Many stories expand on the idea of body horror. Megan Abbott uses her ability to tap into the dark side of adolescence in "Red Ribbon". Her use of mood is impeccable in following a young girl uncovering dark secrets in her neighborhood haunted house. Aimee LaBrie's "Gross Anatomy" finds a way to make necrophilia even more disturbing. Tananarive Due tells an emotionally harrowing story with the idea of possession in "Dancing".

Three stories meld with classic monsters. In "Frank James", Aimee Bender has fun with the Frankenstein story, particularly the name of the creature, as a woman builds something out of growths from her own body. Yumi Dineen Shiroma's "Her Heart May Fail Her' gives a different point of view to two of Dracula's victims. Cassandra Khaw has fun with the werewolf genre in "Muzzle".

Others fit into the quesy form we know. In "Metempsychosis, or The Journey Of The Soul", Margaret Atwood finds a way to deliver a POV both humorous and horrifying with from a snail living in a woman. A sexual encounter in Lisa Tuttle's "Concealed Carry" leads to a gun growing in a woman.
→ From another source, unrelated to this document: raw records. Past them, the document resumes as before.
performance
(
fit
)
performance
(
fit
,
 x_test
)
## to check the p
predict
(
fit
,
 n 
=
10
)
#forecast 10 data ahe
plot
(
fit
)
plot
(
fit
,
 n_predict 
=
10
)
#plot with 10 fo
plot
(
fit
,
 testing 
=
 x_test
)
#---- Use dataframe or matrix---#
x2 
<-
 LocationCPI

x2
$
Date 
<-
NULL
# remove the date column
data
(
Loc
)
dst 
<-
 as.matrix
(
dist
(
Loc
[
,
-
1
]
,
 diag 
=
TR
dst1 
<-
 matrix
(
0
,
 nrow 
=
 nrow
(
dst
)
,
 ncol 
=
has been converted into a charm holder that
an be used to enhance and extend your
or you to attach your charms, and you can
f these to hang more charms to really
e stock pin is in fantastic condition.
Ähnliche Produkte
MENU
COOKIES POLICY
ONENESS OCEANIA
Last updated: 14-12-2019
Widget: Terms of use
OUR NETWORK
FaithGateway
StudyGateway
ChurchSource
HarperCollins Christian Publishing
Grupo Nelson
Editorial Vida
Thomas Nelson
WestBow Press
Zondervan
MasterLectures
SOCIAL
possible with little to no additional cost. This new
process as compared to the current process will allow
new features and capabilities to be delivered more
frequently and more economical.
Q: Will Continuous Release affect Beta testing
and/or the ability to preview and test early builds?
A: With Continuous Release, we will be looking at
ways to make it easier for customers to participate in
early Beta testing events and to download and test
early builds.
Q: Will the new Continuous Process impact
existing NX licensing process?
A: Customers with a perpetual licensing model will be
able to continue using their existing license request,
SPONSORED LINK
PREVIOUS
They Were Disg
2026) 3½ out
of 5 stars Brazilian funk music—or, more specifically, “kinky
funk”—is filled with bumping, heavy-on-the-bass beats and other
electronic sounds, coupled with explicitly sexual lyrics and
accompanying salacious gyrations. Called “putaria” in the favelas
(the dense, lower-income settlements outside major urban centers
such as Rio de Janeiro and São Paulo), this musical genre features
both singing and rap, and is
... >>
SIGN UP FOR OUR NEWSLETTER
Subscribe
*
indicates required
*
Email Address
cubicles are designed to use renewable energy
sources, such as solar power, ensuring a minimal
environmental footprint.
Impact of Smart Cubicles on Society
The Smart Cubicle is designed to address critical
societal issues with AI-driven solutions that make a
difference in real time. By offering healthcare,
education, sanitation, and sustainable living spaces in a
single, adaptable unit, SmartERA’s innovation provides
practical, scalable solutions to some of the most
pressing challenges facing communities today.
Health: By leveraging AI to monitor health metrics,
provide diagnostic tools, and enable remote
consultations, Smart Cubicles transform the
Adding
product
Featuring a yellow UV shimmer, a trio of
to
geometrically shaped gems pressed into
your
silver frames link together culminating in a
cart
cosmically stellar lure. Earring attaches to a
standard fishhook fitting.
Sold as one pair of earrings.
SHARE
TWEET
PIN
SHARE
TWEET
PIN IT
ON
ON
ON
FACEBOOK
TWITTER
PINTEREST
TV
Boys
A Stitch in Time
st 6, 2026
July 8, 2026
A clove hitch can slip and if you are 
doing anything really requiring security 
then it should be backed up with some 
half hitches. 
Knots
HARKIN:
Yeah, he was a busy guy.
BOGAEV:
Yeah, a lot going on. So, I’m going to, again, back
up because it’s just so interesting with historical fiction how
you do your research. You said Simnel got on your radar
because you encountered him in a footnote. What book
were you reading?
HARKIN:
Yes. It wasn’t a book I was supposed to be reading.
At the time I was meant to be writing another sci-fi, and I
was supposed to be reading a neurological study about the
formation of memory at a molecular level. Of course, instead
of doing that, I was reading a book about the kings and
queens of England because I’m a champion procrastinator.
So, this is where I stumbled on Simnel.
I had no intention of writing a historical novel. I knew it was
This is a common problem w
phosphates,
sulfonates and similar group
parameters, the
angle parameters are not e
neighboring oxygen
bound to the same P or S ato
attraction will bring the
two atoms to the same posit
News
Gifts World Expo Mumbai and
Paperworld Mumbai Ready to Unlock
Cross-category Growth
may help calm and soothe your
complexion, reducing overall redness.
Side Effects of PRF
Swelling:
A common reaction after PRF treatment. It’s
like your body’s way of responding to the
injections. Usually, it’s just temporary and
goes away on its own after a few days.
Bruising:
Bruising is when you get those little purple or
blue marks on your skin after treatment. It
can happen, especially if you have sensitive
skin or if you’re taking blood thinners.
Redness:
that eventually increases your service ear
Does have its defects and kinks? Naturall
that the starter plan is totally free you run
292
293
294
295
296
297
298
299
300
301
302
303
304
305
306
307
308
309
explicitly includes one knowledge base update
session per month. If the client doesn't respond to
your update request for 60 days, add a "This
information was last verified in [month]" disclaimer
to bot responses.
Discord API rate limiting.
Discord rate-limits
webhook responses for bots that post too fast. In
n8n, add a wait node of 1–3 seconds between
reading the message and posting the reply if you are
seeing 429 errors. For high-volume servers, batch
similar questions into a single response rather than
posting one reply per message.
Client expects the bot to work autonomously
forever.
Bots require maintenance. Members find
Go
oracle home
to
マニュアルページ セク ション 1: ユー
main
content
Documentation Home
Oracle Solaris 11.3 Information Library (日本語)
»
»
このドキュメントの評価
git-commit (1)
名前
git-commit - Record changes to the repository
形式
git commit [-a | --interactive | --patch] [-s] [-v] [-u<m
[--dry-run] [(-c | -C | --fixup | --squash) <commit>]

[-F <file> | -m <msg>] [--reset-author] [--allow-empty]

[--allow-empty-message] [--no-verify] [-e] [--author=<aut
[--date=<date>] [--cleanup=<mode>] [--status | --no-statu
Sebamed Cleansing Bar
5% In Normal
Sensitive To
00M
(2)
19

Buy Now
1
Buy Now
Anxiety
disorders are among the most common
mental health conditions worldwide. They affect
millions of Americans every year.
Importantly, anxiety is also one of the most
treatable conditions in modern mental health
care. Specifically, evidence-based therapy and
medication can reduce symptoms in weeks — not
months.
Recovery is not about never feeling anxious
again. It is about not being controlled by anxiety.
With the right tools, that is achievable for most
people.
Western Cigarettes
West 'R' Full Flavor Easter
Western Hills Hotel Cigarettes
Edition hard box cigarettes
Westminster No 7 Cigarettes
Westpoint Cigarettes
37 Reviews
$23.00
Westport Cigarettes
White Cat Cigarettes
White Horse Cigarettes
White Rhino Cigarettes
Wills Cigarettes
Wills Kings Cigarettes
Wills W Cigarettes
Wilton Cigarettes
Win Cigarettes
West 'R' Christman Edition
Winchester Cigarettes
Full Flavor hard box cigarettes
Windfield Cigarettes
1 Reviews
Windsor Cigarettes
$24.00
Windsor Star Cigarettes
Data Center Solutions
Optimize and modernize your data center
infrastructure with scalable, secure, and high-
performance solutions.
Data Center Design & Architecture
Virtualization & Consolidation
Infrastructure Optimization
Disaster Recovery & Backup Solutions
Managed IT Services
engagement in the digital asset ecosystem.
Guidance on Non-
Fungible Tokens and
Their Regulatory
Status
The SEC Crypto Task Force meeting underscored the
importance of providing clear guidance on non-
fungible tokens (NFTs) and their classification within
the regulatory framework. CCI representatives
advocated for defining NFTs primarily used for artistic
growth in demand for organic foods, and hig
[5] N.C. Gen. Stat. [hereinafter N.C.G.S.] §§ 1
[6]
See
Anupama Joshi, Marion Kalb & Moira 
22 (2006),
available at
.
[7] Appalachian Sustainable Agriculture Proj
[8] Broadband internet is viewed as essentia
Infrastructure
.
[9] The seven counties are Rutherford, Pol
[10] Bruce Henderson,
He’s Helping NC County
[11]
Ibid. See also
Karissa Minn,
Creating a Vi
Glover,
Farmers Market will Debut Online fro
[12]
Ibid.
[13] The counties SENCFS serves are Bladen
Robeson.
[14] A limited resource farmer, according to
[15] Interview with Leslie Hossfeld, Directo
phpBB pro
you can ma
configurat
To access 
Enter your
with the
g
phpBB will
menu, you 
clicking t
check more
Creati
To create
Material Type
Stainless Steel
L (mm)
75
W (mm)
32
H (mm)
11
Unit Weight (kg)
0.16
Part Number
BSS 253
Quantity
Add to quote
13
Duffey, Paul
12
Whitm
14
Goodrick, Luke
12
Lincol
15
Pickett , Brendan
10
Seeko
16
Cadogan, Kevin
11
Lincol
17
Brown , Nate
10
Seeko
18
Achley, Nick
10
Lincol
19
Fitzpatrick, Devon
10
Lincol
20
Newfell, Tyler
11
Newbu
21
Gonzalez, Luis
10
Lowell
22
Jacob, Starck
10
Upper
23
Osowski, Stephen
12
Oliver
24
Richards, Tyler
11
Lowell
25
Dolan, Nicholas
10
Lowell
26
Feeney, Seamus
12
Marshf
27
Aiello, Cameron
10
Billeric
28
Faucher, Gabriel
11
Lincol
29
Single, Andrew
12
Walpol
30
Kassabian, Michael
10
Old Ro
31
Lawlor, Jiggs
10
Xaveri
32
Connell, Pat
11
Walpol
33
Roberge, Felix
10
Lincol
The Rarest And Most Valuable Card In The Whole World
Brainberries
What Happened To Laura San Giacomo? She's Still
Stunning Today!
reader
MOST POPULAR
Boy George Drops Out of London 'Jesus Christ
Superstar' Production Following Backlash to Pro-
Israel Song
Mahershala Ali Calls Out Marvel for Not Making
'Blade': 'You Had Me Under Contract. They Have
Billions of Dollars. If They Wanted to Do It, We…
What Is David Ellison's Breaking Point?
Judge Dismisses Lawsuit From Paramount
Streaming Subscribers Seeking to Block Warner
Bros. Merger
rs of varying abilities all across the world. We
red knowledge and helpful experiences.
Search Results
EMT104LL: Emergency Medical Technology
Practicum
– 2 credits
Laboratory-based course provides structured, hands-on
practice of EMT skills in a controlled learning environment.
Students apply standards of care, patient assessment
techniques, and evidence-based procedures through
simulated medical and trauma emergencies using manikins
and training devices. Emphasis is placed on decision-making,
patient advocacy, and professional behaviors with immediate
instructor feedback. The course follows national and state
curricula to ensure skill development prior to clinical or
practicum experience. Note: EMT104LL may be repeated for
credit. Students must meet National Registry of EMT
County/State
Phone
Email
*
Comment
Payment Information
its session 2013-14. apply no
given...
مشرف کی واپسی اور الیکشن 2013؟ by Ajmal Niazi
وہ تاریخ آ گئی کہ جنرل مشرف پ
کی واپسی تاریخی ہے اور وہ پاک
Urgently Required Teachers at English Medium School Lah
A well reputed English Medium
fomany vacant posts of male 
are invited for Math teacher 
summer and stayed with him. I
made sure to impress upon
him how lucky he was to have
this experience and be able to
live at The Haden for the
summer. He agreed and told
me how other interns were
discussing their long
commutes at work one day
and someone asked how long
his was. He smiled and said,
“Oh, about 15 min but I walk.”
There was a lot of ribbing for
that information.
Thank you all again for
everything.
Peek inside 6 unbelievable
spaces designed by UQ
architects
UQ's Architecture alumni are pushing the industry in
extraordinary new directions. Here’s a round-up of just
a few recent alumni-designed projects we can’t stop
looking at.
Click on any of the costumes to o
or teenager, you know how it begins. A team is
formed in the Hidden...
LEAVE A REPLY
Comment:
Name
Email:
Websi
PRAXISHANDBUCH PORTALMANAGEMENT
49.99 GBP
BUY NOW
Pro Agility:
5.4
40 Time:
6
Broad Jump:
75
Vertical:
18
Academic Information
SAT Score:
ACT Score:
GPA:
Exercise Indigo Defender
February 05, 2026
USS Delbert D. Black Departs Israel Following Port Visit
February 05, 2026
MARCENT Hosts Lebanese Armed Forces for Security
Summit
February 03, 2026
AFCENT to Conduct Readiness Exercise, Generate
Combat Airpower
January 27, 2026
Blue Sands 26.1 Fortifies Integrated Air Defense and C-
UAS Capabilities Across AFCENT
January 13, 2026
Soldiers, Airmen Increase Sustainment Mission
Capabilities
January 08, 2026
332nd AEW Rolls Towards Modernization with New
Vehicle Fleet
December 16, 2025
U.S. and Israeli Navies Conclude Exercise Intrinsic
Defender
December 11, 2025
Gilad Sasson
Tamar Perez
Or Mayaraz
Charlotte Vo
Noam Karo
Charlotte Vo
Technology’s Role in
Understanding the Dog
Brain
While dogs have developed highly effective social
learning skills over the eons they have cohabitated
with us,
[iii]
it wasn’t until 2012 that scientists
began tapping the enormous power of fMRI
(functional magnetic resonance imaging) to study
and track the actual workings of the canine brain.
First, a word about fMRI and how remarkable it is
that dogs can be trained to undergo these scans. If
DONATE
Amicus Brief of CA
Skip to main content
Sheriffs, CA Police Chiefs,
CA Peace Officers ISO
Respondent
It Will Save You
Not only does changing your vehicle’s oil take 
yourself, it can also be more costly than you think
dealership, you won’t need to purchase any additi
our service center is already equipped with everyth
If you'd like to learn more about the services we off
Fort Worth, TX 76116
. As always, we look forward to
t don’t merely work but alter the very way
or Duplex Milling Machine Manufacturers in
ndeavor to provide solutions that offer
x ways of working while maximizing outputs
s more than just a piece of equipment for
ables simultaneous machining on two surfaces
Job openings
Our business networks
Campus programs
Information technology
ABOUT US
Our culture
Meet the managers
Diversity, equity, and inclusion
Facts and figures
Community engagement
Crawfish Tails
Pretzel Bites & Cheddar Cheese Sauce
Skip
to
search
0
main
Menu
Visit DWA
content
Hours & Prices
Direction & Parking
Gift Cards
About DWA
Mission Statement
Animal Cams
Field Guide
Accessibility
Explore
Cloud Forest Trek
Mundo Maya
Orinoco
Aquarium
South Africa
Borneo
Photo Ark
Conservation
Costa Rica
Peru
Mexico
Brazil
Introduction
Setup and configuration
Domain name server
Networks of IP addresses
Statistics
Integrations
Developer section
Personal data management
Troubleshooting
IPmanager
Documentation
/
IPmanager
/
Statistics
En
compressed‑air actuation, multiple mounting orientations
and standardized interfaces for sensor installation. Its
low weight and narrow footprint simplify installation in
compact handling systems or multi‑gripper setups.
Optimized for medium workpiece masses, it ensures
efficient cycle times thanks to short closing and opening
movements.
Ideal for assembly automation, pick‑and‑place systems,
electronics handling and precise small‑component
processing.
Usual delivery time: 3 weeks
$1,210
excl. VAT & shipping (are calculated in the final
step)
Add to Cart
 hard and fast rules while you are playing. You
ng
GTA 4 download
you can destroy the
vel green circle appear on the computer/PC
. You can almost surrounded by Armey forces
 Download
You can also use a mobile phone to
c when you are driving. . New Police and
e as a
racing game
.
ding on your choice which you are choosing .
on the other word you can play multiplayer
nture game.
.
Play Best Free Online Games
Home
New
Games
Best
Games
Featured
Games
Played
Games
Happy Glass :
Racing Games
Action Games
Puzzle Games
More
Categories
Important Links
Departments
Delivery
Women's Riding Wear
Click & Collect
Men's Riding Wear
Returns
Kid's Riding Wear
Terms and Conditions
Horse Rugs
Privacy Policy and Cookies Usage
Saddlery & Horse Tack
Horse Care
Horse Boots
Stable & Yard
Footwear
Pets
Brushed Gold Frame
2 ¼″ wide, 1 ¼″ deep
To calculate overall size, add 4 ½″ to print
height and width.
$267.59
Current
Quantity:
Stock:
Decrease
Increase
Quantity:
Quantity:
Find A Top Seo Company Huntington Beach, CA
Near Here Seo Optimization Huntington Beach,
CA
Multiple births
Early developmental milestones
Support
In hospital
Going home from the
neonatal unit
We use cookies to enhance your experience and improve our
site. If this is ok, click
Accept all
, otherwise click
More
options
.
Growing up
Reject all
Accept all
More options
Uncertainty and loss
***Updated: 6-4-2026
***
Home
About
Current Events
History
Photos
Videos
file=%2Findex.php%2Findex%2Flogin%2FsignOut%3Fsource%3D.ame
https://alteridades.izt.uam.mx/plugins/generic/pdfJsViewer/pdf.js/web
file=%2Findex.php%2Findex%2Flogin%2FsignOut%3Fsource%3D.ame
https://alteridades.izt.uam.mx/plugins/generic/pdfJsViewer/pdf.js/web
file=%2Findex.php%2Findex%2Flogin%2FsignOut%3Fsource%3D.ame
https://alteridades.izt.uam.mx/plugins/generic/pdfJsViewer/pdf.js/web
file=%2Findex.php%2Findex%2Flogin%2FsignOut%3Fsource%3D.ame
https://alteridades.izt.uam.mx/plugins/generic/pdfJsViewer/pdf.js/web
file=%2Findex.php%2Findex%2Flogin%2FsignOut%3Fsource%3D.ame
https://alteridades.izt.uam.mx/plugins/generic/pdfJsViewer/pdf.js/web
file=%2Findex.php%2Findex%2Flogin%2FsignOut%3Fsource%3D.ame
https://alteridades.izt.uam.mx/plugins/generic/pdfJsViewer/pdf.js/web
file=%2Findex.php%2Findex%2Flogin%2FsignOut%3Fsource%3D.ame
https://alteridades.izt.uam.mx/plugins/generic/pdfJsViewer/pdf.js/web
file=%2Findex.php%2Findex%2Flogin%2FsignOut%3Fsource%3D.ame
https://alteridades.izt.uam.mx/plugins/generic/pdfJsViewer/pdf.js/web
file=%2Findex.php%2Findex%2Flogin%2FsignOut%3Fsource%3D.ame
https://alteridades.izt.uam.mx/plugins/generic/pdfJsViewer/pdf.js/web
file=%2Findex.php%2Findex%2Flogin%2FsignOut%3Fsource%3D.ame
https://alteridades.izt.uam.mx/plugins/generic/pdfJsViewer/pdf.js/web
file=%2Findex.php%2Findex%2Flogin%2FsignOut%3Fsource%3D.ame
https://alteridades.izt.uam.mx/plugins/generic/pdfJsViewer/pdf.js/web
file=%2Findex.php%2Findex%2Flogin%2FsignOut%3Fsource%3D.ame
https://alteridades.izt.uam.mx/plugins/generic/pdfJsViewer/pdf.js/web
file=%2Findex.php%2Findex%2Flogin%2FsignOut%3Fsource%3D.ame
Both Raven Leilani and Joanna Margaret explore director David Cronenberg's body horror theme with art, applying ideas of gender and race.

One section, titled Out Of Body, Out Of Time, deals with stories in the past. Elizabeth Hand tackles the Blue Beard myth with a 19th century acting troupe in "The Seventh Bride, or Female Curiosity". The editor's contribution, "Chair Of Tranquility: From the Diary of Mrs, Thomas Peele, Trenton New Jersey, 1853" takes a look a therapy of the time known as "the rest cure'.

A Darker Shade Of Noir gives us some of the top writers of our time, working at the top of their game, many ina genre they haven't worked in before, proving that matters little when you understand the story telling craft. Many serve as a feminist allegory that never allows the politics to get in the way of the prose. They take characters who can be seen as victims and empower them in the way they survive.